Like many 13-year-olds, Aroha Cherrie loves animals. She cares for the chickens at the home she shares with her mother and brother in Redwoodtown. She also tends to rabbits, both her pets and those she breeds. When a guest arrives with a dog, she has treats on hand – made by her own two hands.

Unlike most, if not all other, 13-year-olds, Aroha already is turning her passion into a profession.


Aroha completed certification as a pet groomer and puts her learning into practice at Sally’s Grooming in Blenheim. (She’s regularly there on Thursdays.) Her education appetite whetted, she currently takes courses toward a veterinary assistant credential through The Career Academy, based in Christchurch, and is raising money to attend Future Vet Kids Camp in Melbourne next April.
She also runs a business.
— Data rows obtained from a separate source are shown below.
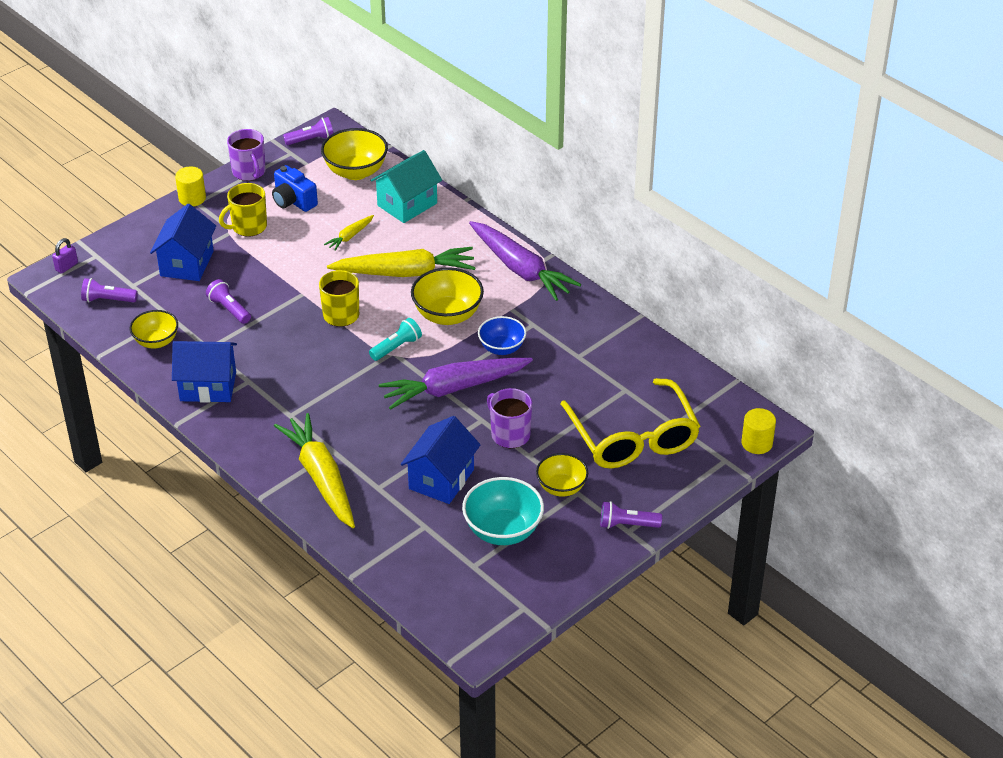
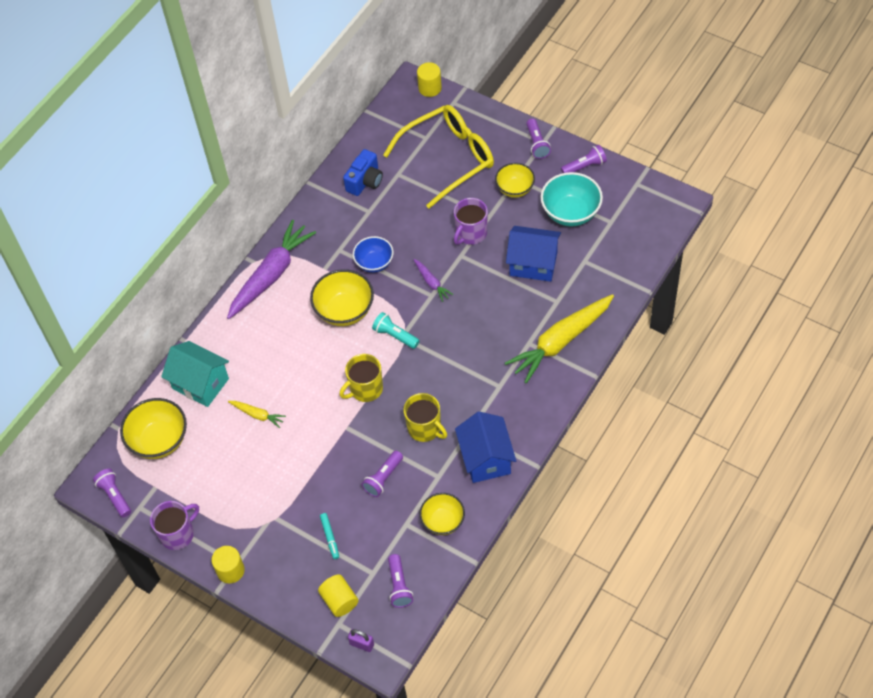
camera: 100 degrees left, 15 degrees up
blue house [150,204,216,281] -> turquoise marker [320,513,339,559]
yellow mug [219,183,267,237] -> yellow mug moved to [403,393,447,442]
blue camera [272,165,318,212] -> blue camera moved to [343,149,383,196]
yellow carrot [327,247,476,277] -> none
purple carrot [379,358,533,410] -> purple carrot [413,259,454,302], size x0.46
none -> yellow cylinder [318,574,359,617]
none -> purple flashlight [561,145,607,173]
Under the name Little Hop Haven, from home, Aroha sells bunnies she breeds from a couple of rabbits she procured. She has those proceeds earmarked for a van to travel the country and groom pets along the way to cover expenses.
For good measure, she volunteers with the Kārearea Falcon Trust … and plays football on a Grade 13 boys’ team … and plays guitar … and, oh yeah, does her classwork. (Aroha and Alex, 11, are homeschooled.) Somewhere within a 24-hour day, she sleeps.
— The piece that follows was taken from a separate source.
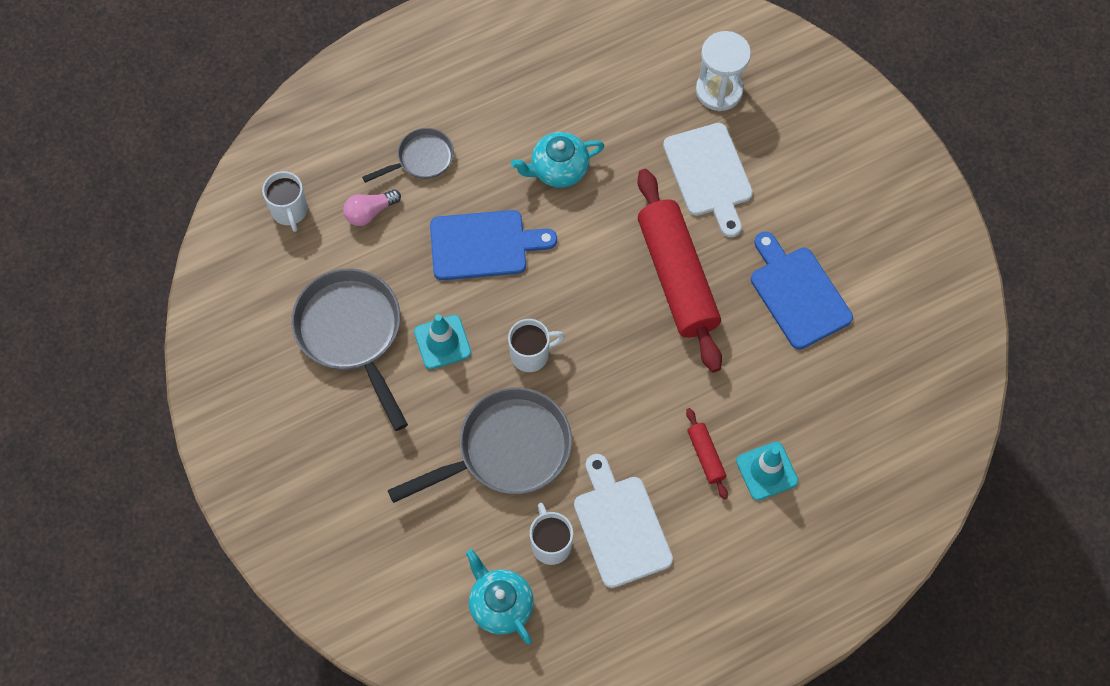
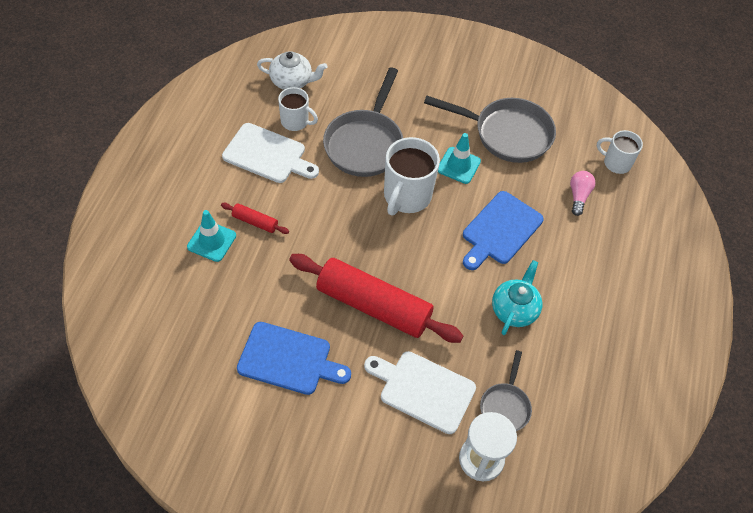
camera: 130 degrees right, 10 degrees down
grey pan [362,128,454,183] -> grey pan moved to [480,350,532,431]
turquoise teapot [466,549,534,644] -> white teapot [257,51,328,90]
white mug [508,319,565,372] -> white mug [384,137,440,216], size x1.67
“I am very busy,” she observed, her tone neither ostentatious nor ironic. But at least Alex looks after the cat.
Turning point
Aroha, true to the meaning of her name, “has always had a love for animals,” proud mum Aimée Preston shared. That affection reached a new level when, at age 8, Aroha saved a critically injured rabbit.

Long story short, the family got a call from friends whose cat had dragged a weanling through their 20-acre property. Aroha researched how to render care and, in her mother’s words, “effectively loved this baby rabbit back to life.”
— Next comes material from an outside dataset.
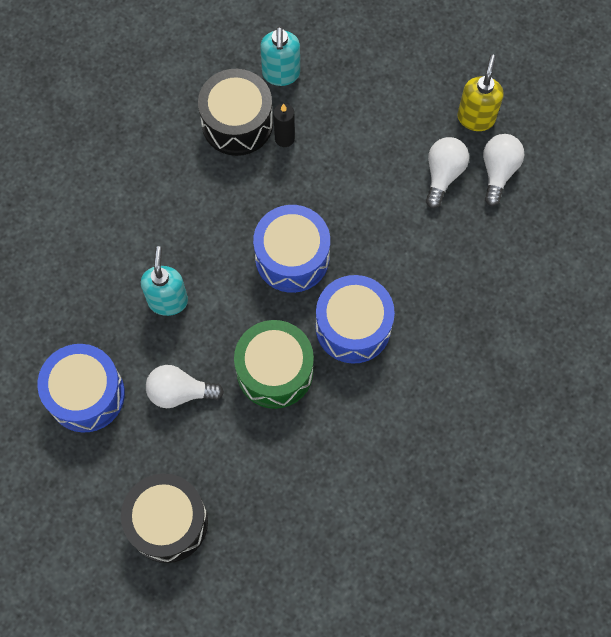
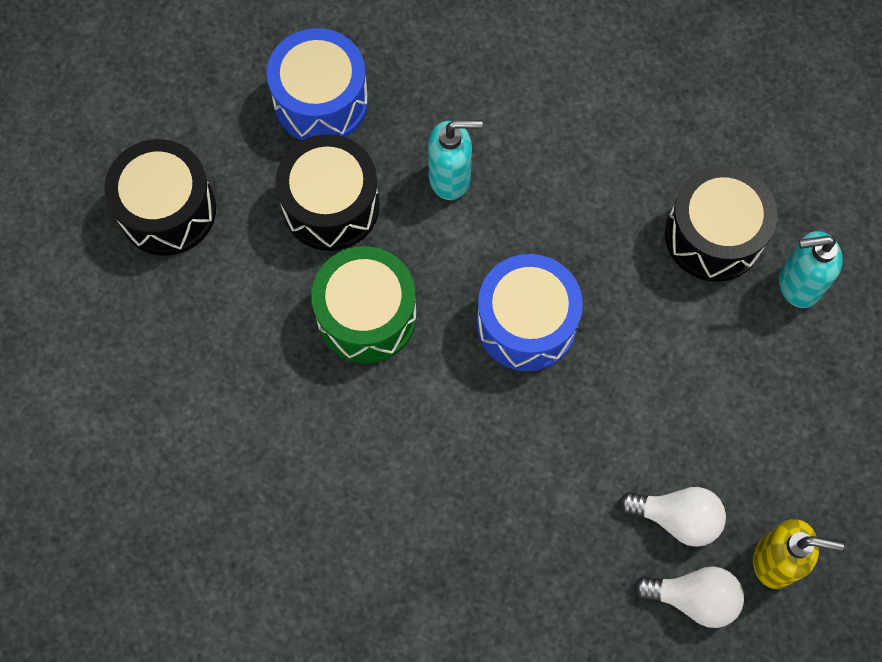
camera: 85 degrees right, 0 degrees up
white light bulb [146,365,224,408] -> black drum [276,134,380,251]
black candle [273,103,295,147] -> none
blue drum [316,275,395,363] -> none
Loxey now is six and a beloved pet. He is not part of Little Hop Haven, whose papa and mama parented their first litter eight weeks ago. Of the 10 kits, nine have new homes.

Attending Future Vet Kids Camp will take her away from the menagerie, but the opportunity to dive into animal health alongside other motivated youth is worth it. Her fundraising efforts include selling dog biscuits and rabbit treats she makes; look for sachets soon at Springlands Veterinary Centre.
“Age doesn’t define dreams,” Aroha said, bringing a tear to Amy’s eye. “Anyone can do whatever; they just need to put in the work.”